§ EXERCISE TEXT:
*** Begin section ***
I have been avoiding linking CBR.com for a bit because of some excessively clickbait headlines, but a recent device change has reset my killfile, so they’re back. Shane Foley from there reports on series nadir Metroid Other M having one level that made it worthwhile. The “level” in question is in fact the entire postgame; up until the main boss, the whole game is heavily on rails, with full exploration only possible afterward.

At Polygon, Nicole Carpenter mentions the content warnings on new indie title I Was A Teenage Exocolonist, which has a number of traumatic events in the game, but is quite upfront about what will occur, going so far as asking the player if they’d like to be spoiled regarding which characters die, or may die. It is a heartening development.

Keith Stuart at the Guardian has a retrospective on gaming on the Commodore 64 at age 40. That old huh. Naw, that doesn’t immediately paralyze me with fear.
*** End section ***
§ PROBLEMS TO WORK ON:
(1) Revise the roundup from "Keith Stuart at" to "me with fear.", inclusive, so that "Commodore 64" is replaced by "Amiga 500".
(2) Say whether each statement agrees with the roundup, and quote the words that decide it.
(a) In Metroid Other M, full exploration becomes possible only after the main boss.
(b) The piece at Polygon on I Was A Teenage Exocolonist is by Shane Foley.
(c) The Guardian retrospective concerns gaming on the Commodore 64 at age 40.

§ SUPPLIED ENTRIES:
*** Begin section ***
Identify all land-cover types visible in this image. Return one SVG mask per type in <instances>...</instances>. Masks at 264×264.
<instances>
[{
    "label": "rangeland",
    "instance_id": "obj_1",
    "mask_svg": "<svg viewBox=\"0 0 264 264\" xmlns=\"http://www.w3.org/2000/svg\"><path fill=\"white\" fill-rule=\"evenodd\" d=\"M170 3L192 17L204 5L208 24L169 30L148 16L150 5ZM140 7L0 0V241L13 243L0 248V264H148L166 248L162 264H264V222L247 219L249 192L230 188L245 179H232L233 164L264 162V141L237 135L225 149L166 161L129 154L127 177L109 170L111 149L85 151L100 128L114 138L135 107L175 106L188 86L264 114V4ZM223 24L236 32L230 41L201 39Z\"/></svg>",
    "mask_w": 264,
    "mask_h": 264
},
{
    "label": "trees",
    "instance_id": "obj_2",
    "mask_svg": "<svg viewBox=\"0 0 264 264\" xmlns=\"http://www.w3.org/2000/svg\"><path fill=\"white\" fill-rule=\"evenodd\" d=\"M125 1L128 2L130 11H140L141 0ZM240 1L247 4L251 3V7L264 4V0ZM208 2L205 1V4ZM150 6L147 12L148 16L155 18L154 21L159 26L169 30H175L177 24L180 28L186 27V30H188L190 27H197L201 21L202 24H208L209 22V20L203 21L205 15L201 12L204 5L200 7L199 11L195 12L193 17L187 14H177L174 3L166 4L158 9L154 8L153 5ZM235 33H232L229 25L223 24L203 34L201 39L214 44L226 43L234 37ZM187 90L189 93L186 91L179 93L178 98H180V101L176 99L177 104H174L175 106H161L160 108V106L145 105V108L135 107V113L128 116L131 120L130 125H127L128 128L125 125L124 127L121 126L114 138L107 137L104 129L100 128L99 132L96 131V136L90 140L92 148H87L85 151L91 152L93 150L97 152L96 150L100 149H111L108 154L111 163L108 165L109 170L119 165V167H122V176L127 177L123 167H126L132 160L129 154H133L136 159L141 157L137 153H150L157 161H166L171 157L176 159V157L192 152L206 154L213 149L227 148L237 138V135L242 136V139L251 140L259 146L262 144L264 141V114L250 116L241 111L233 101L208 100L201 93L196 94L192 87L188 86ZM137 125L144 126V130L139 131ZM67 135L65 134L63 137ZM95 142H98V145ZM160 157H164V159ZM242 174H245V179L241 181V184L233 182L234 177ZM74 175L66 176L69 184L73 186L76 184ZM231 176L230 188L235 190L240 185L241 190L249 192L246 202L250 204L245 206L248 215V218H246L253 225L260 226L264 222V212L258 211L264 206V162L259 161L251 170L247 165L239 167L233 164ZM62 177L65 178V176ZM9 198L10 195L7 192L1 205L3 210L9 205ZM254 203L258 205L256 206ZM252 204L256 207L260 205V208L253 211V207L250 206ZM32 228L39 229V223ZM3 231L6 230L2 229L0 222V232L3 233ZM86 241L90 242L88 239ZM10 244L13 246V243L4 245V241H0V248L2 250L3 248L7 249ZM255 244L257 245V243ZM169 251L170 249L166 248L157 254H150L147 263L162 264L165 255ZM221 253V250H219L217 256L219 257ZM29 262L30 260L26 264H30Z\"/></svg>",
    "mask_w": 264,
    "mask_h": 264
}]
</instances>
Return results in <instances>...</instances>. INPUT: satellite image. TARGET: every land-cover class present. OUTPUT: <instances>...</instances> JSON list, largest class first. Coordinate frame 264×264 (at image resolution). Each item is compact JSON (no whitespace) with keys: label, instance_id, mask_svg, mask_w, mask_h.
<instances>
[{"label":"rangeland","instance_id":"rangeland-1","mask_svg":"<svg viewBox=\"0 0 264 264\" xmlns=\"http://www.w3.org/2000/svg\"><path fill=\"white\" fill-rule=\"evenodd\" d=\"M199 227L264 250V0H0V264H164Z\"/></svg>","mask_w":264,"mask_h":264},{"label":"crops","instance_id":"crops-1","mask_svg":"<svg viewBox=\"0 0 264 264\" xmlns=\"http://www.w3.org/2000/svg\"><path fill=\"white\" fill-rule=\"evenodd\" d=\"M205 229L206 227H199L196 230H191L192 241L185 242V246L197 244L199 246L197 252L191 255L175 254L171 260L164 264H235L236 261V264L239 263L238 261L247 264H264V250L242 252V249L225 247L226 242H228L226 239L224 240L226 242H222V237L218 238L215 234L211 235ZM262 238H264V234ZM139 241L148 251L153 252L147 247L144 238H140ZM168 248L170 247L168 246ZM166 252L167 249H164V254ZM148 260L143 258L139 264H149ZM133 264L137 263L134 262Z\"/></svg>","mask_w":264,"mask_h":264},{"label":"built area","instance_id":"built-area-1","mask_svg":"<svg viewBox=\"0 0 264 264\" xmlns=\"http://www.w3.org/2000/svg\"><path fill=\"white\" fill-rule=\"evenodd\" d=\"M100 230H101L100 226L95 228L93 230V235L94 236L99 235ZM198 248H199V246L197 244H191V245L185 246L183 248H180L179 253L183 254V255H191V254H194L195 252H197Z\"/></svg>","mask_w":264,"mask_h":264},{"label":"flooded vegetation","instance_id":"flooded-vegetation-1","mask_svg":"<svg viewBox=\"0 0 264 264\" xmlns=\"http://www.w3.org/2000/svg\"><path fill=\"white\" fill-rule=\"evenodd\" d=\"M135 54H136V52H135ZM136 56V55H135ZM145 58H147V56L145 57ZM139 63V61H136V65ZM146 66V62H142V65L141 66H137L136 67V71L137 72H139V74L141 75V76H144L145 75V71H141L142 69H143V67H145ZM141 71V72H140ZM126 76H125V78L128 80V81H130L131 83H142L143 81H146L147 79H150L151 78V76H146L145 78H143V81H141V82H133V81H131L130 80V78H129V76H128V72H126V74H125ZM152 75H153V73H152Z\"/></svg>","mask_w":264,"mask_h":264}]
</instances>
*** End section ***
§ RESPONSE LIST:
(1)
Keith Stuart at the Guardian has a retrospective on gaming on the Amiga 500 at age 40. That old huh. Naw, that doesn’t immediately paralyze me with fear.

(2)
(a) Yes: "up until the main boss, the whole game is heavily on rails, with full exploration only possible afterward."
(b) No: "At Polygon, Nicole Carpenter mentions the content warnings on new indie title I Was A Teenage Exocolonist"
(c) Yes: "Keith Stuart at the Guardian has a retrospective on gaming on the Commodore 64 at age 40."